UPDATED: 13. SEP 2016, AT 10:42

Slovak teachers to walk out once again

Only 1,773 teachers at 106 Slovak schools will take part in another strike organised by the Initiative of Slovak Teachers.

The previous strike organised by the Initiative of Slovak Teachers in early 2016.The previous strike organised by the Initiative of Slovak Teachers in early 2016. (Source: Sme)

Slovak teachers began another “graded strike” in order to increase tariff salaries of pedagogical and professional employees in regional schools by €140 in 2016 and €90 from the beginning of 2017 on September 13.

In addition to higher salaries, the organiser of the one-class strike, the Initiative of Slovak Teachers (ISU) calls for reappraisal of credit education of teachers and increase of budgets of the education and interior ministries by a total of €400 million to remove disparities in school facilities. While the strike limits the teaching of only 1,773 teachers at 106 schools, there are 89,000 teachers at more than 2,900 kindergartens, 2,100 primary and 860 secondary schools in Slovakia, the TASR newswire reported.

Meanwhile, Education Minister Peter Plavčan responded with an increase in salaries as of early September and plans to negotiate with Finance Minister Peter Kažimír concerning higher salaries in 2017.

“The first two laws approved by the parliament refer to education and one of them meant raising the teachers’ salaries in which we want to keep on as the government statement declares it,” said Plavčan, as quoted by TASR.

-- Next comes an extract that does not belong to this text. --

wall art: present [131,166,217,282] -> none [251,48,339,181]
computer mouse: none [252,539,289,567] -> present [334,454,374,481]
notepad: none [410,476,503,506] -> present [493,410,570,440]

Read also:Teachers plan to go on gradual strike next Tuesday Read more 

If the changes do not occur, ISU will continue the strike with two omitted classes on September 21 or with three classes on September 29. The strike lacks support of the Slovak Workers in Education and Science Trade Union (OZPSaV) and the Confederation of Trade Unions (KOZ) because of the commitment to the results of collective bargaining from 2015.

ISU together with several university teachers also arranged the previous strike held from January 25 to March 7, significantly changing the course of the pre-election campaign, but they have not yet seen their demands met.